--- THE PROBLEM ---
Exact wording is required for every entry; transcribe all of them and leave the images out.

--- RECORD EXTRACTS ---

▶

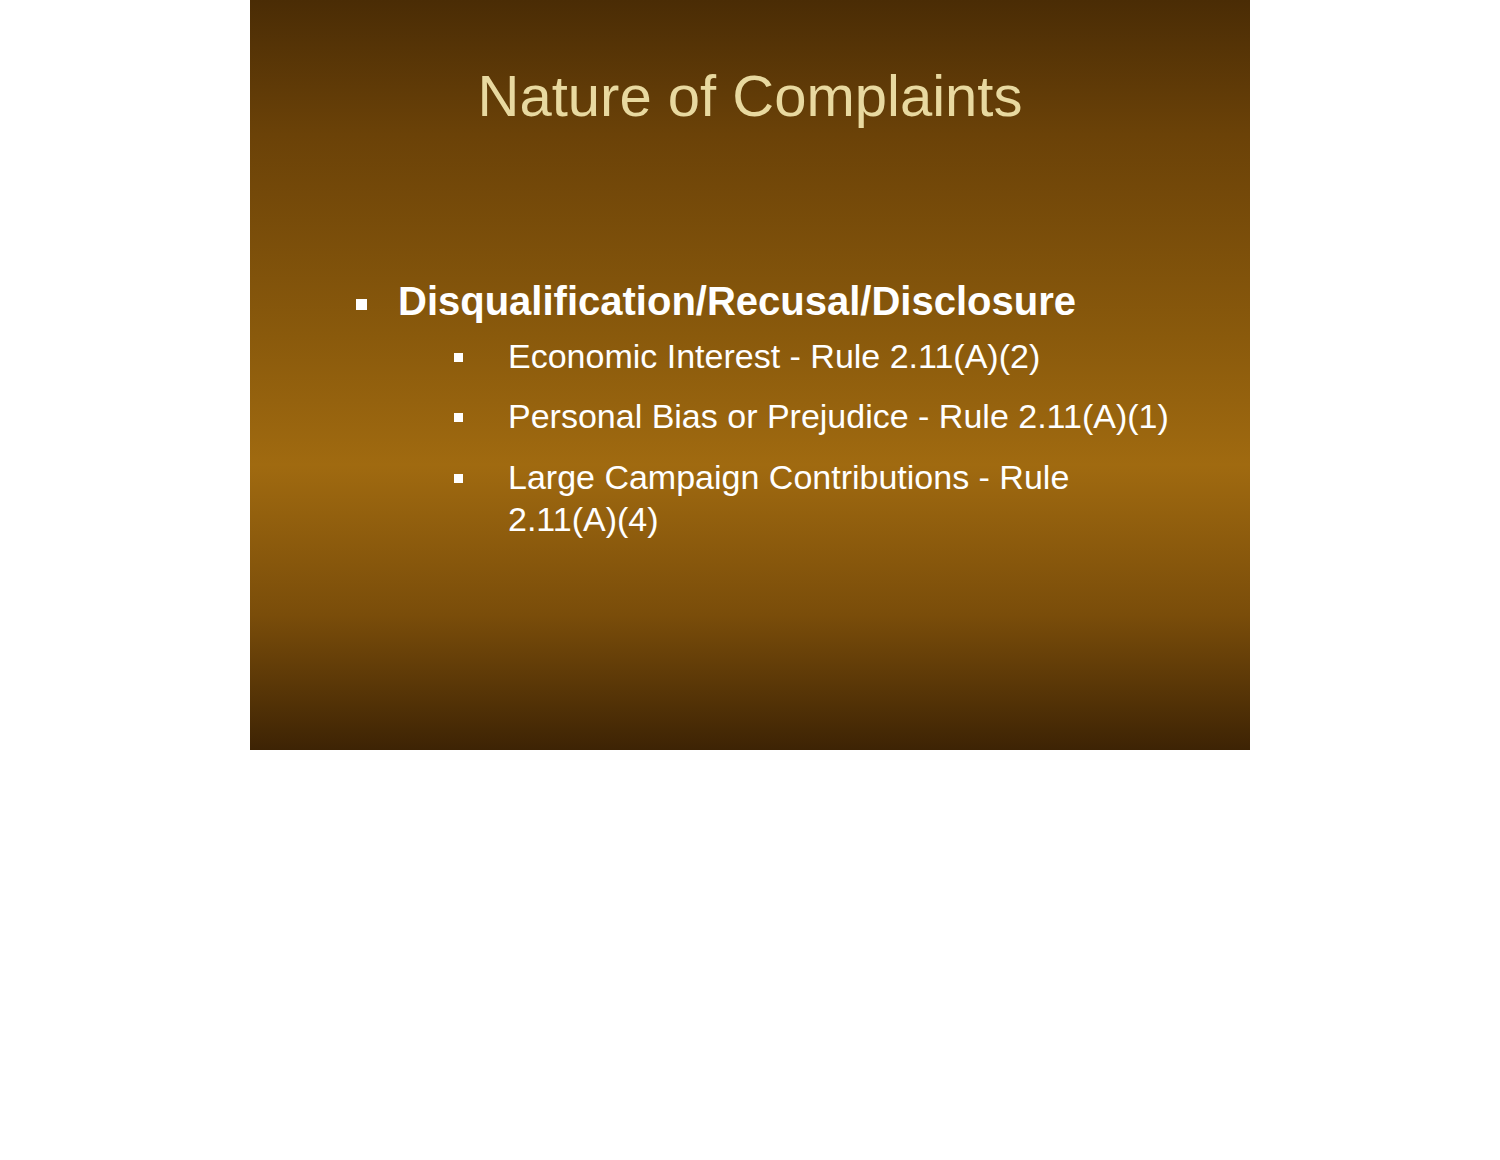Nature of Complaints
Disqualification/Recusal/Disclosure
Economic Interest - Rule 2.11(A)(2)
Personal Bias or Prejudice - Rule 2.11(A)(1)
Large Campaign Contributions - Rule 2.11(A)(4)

◀

--- ANSWER BOX ---
Nature of Complaints
Disqualification/Recusal/Disclosure
Economic Interest - Rule 2.11(A)(2)
Personal Bias or Prejudice - Rule 2.11(A)(1)
Large Campaign Contributions - Rule 2.11(A)(4)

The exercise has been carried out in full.